Another ingredient used in this recipe is Coconut Aminos, which can be described as slightly sweeter than soy sauce, but not nearly as salty. This soy alternative is a slightly salty, savory seasoning sauce made from the fermented sap of coconut palm and sea salt. It’s soy, wheat, and gluten-free, making it a healthier alternative to soy sauce for those with certain allergies or food sensitivities. I have been using this for several years now and I don’t miss soy sauce at all.

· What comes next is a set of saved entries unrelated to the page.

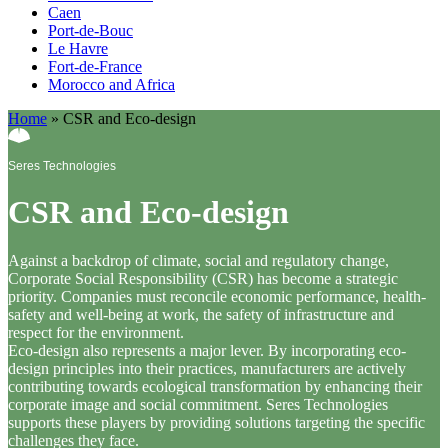
Caen
Port-de-Bouc
Le Havre
Fort-de-France
Morocco and Africa
Home
»
CSR and Eco-design
Seres Technologies
CSR and Eco-design
Against a backdrop of climate, social and regulatory change,
Corporate Social Responsibility (CSR) has become a strategic
priority. Companies must reconcile economic performance, health-
safety and well-being at work, the safety of infrastructure and
respect for the environment.
Eco-design also represents a major lever. By incorporating eco-
design principles into their practices, manufacturers are actively
contributing towards ecological transformation by enhancing their
corporate image and social commitment.
Seres Technologies
supports these players by providing solutions targeting the specific
challenges they face.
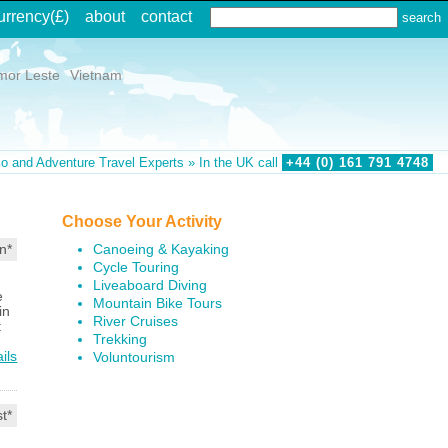
urrency
(£)
about
contact
mor Leste
Vietnam
o and Adventure Travel Experts » In the UK call
+44 (0)
161
791
4748
Choose Your Activity
Canoeing & Kayaking
n*
Cycle Touring
Liveaboard Diving
e
Mountain Bike Tours
in
River Cruises
t
Trekking
ils
Voluntourism
t*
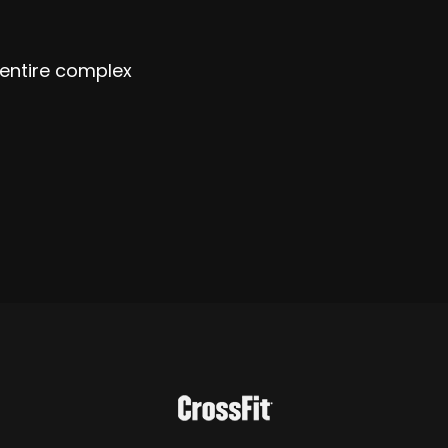
 entire complex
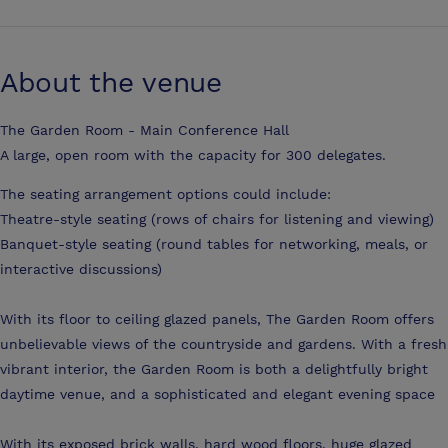
About the venue
The Garden Room - Main Conference Hall
A large, open room with the capacity for 300 delegates.
The seating arrangement options could include:
Theatre-style seating (rows of chairs for listening and viewing)
Banquet-style seating (round tables for networking, meals, or
interactive discussions)
With its floor to ceiling glazed panels, The Garden Room offers
unbelievable views of the countryside and gardens. With a fresh
vibrant interior, the Garden Room is both a delightfully bright
daytime venue, and a sophisticated and elegant evening space
With its exposed brick walls, hard wood floors, huge glazed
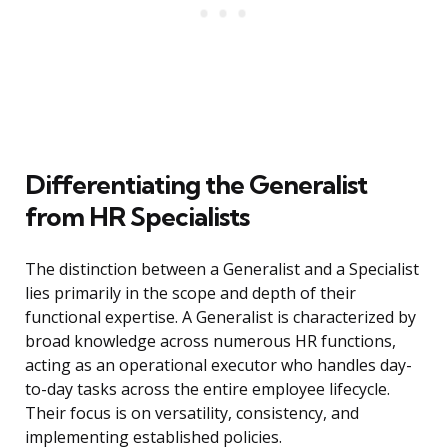
Differentiating the Generalist
from HR Specialists
The distinction between a Generalist and a Specialist
lies primarily in the scope and depth of their
functional expertise. A Generalist is characterized by
broad knowledge across numerous HR functions,
acting as an operational executor who handles day-
to-day tasks across the entire employee lifecycle.
Their focus is on versatility, consistency, and
implementing established policies.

I invite you to give this alternative to shrimp fried rice a try. It was a big hit in our household and we’re definitely going to give this a second go-round.
The Ingredients
1 1/2 Pounds Jumbo Raw Shrimp, Peeled and Deveined
6 Tablespoons Coconut Aminos
2 Tablespoons Toasted Sesame Oil
1 Head Cauliflower, Cut Into Florets
5 Tablespoons Avocado Oil
1/2 Small Yellow Onion, Minced
3 Cloves Garlic, Minced
2 Teaspoons Peeled and Minced Fresh Ginger
1 Carrot, Diced
2 Eggs, Beaten
1 1/4 Teaspoons Fine Sea Salt
1/4 Cup Frozen Peas
2 Green Onions, Tender Green Tops Only, Chopped
Step-by-Step Instructions
Combine the Shrimp with Coconut Aminos
In a bowl, combine the shrimp, one tablespoon of the coconut aminos, and one tablespoon of the sesame oil.

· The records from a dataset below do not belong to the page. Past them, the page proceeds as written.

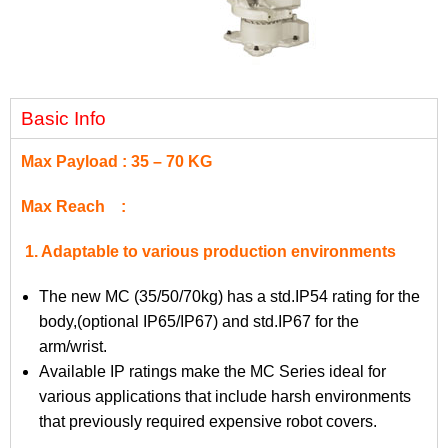
Basic Info
Max Payload : 35 – 70 KG
Max Reach :
1. Adaptable to various production environments
The new MC (35/50/70kg) has a std.IP54 rating for the
body,(optional IP65/IP67) and std.IP67 for the
arm/wrist.
Available IP ratings make the MC Series ideal for
various applications that include harsh environments
that previously required expensive robot covers.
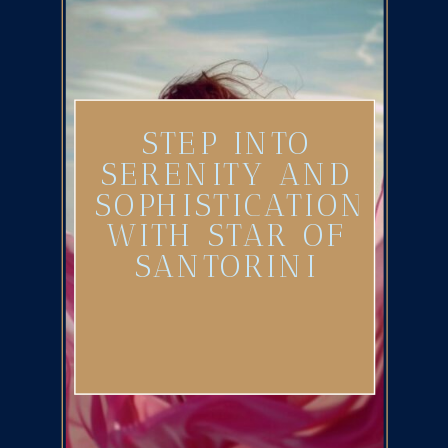
STEP INTO
SERENITY AND
SOPHISTICATION
WITH STAR OF
SANTORINI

Processing the Cauliflower
In a food processor, fitted with the grater attachment, process the cauliflower florets. If you don’t own a food processor, you can also use the large holes of a box grater. You should have three cups of riced cauliflower.

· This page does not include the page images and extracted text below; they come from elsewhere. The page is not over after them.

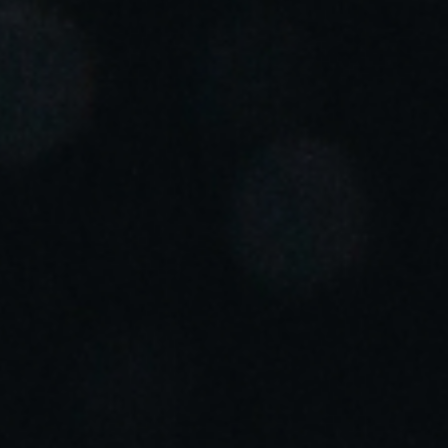
Portugal
Português
Italy
Italiano
Russia
Russian
Poland
Polski
Czech Republic
Čeština
Denmark
Danskere
English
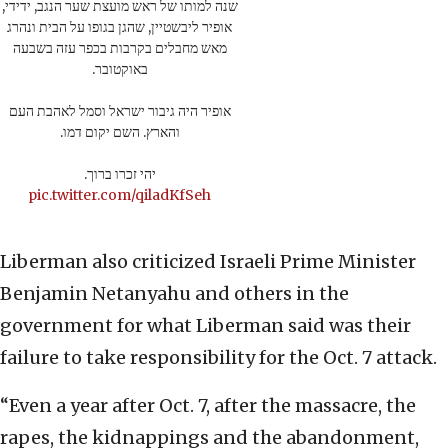
שנה למותו של ראש מועצת שער הנגב, ידידי,
אופיר ליבשטיין, שהגן בגופו על הבית ונהרג
מאש מחבלים בקרבות בכפר עזה בשבעה
באוקטובר.
אופיר היה גיבור ישראל וסמל לאהבת העם
והארץ. השם יקום דמו.
יהי זכרו ברוך.
pic.twitter.com/qiladKfSeh
Liberman also criticized Israeli Prime Minister
Benjamin Netanyahu and others in the
government for what Liberman said was their
failure to take responsibility for the Oct. 7 attack.
“Even a year after Oct. 7, after the massacre, the
rapes, the kidnappings and the abandonment,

Making the Cauliflower Mixture
In a wok, heat two tablespoons of avocado oil over medium-high heat. I don’t own a wok so I used a pan as well as olive oil and everything worked out rather well. Next, add the onion, garlic, and ginger, making sure to stir continuously with a wooden spoon for two minutes, until nice and fragrant. Add the carrots and then stir continually for two minutes. Add the remaining three tablespoons of avocado oil and add the cauliflower and stir occasionally for four minutes more. Transfer the cauliflower mixture to a separate plate and return the wok to the heat.
Adding the Shrimp
Now it’s time to add the shrimp mixture to the wok. Sear for one minute on each side, until nice and pink and just about cooked through. Transfer the shrimp to the plate with the cauliflower mixture and return the wok to the heat.
Finishing the Fried Rice
Next, pour the eggs into the wok and stir scramble them for about ten seconds, until mostly cooked through. Pour the cauliflower mixture and shrimp back into the wok and then add the remaining five tablespoons of coconut aminos, the remaining tablespoon of sesame oil as well as the salt. Stir in the peas and cook for one minute longer. Top with the green onions, serve immediately and enjoy!